— А мы стоим и толкуем о бабах и любовных шашнях! — зло обронил полковник. — Идемте, Эглофштейн!
Они схватили сабли, накинули плащи и поспешно вышли. Но через секунду Эглофштейн вновь возник в дверях.
— У меня нет времени, — бросил он мне. — Вы должны увезти ее, слышите? Он не должен ее встретить, когда вернется.
— Кого? — спросил Донон.
— Монхиту!
— Ее? Так он говорил о Монхите?!
— К дьяволу, да о ком же еще? Думаете, если бы речь шла о Франсуазе-Марии, так кто-нибудь из нас вышел бы отсюда живым? Он ни секунды не думал, что его жена обманула его!
— Но — голубая родинка!
— Ты еще ничего не сообразил? Ну и ослы же вы! Я понял с первой секунды. Он вытравил на теле Монхиты искусственную родинку, чтобы иллюзия стала полной, это же ясно!
— По коням! — прозвучал внизу голос полковника. И за ним — звяканье стремян и шпор, лязг обнаженных сабель.
— Увозите, поняли? Он не должен ее увидеть, не то он доберется до правды…
— Но куда?
— Ваше дело. Из дома. Из города. К герильясам! У меня времени нет!
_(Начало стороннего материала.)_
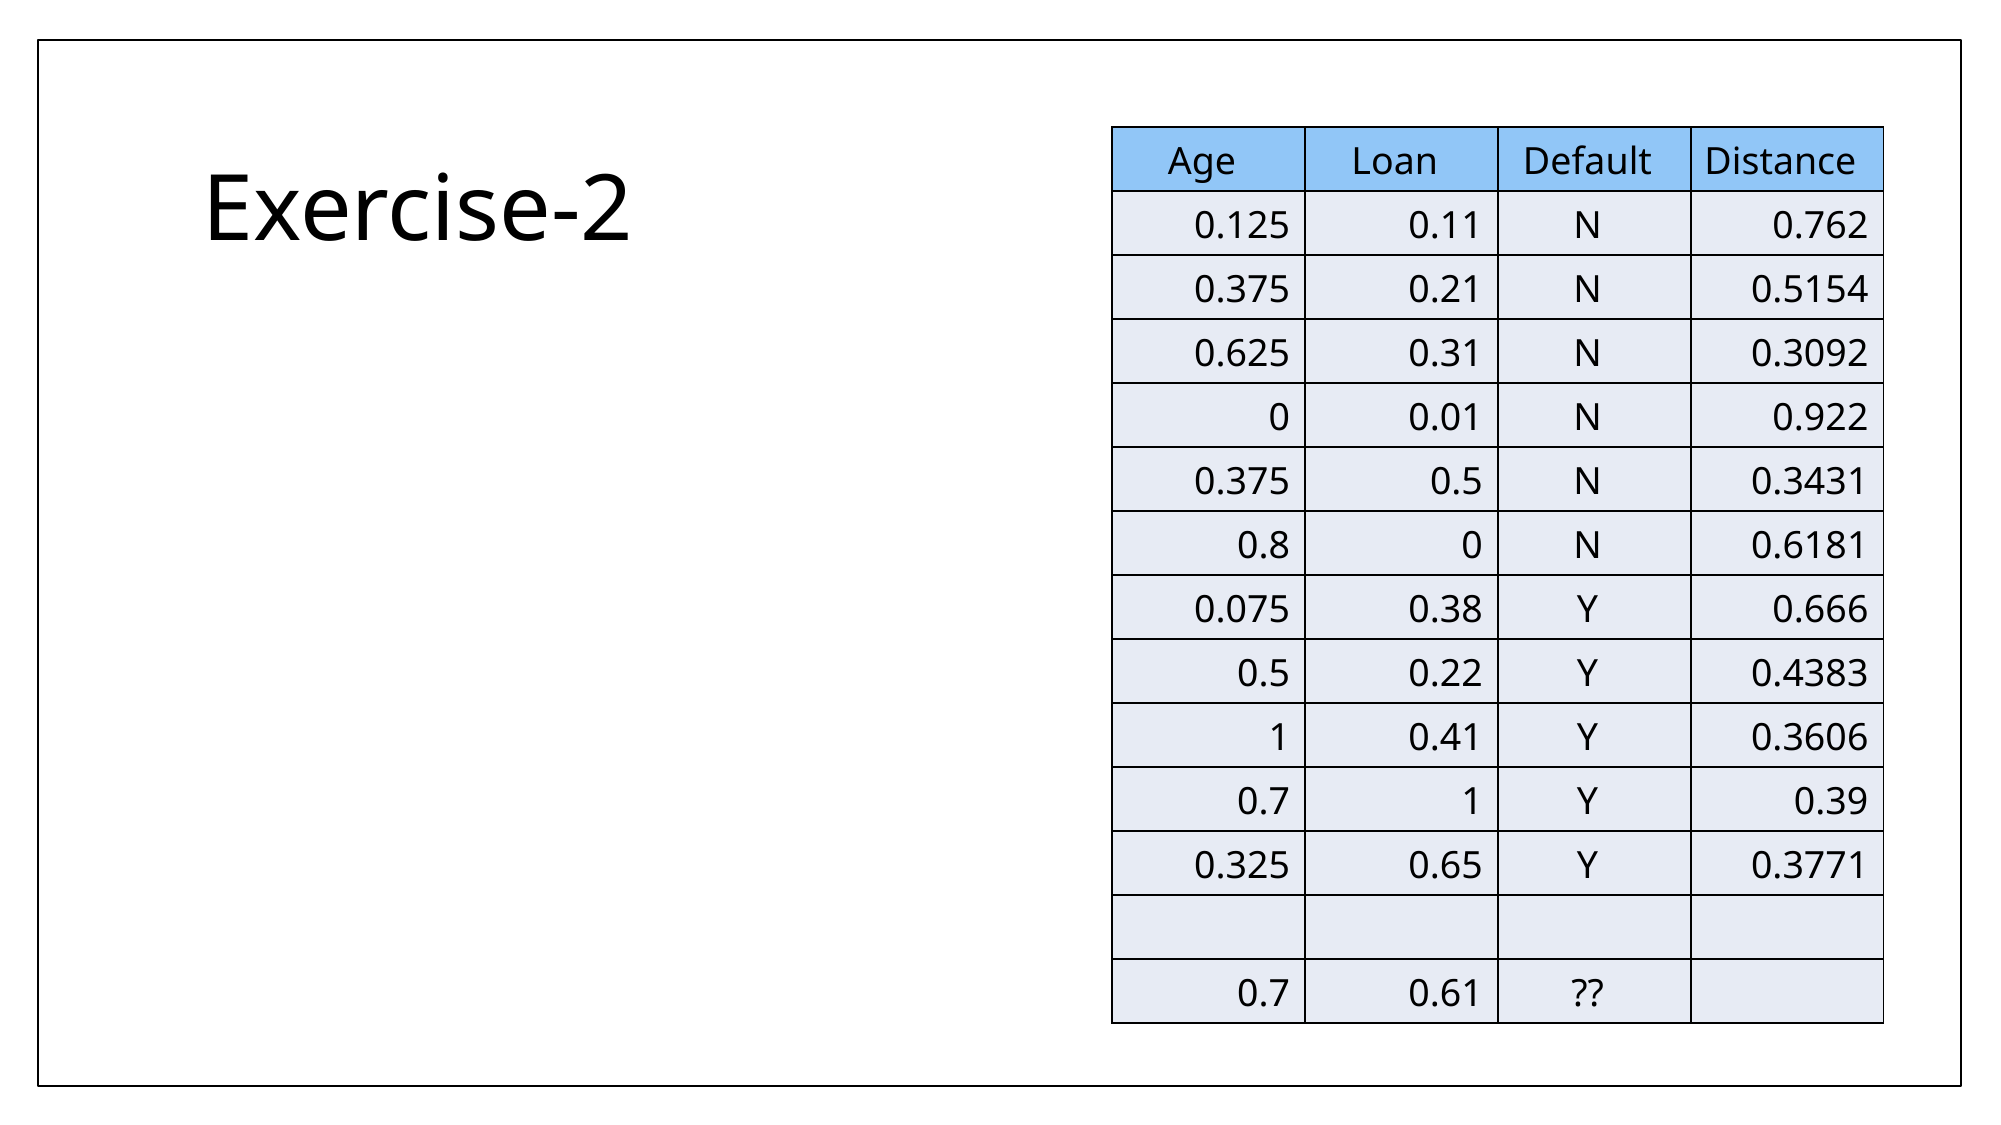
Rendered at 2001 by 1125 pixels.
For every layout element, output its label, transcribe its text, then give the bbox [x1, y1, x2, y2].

И он исчез. Через минуту сотни подков застучали по мостовой, удаляясь в сторону рыночной площади.
Глава XVII Последний сигнал
Глава XVII
Последний сигнал
Мы нашли Монхиту на лестнице; она стояла, прислонившись к перилам и неподвижно глядя перед собой. Когда мы приблизились, она попятилась. Глаза ее были мокры от слез.
По ее растерянному личику мы угадали, что она успела встретить полковника, когда он выезжал из дома. Возможно, ее поразило презрительное слово из его уст, или только враждебный взгляд, либо жест, которым он указал ей: прочь с дороги, но она не могла понять поведения своего возлюбленного.
Донон подошел к ней и объявил, что она должна покинуть дом; он де уполномочен отвезти ее в более безопасное место. На следующую ночь приходится ожидать нового обстрела города.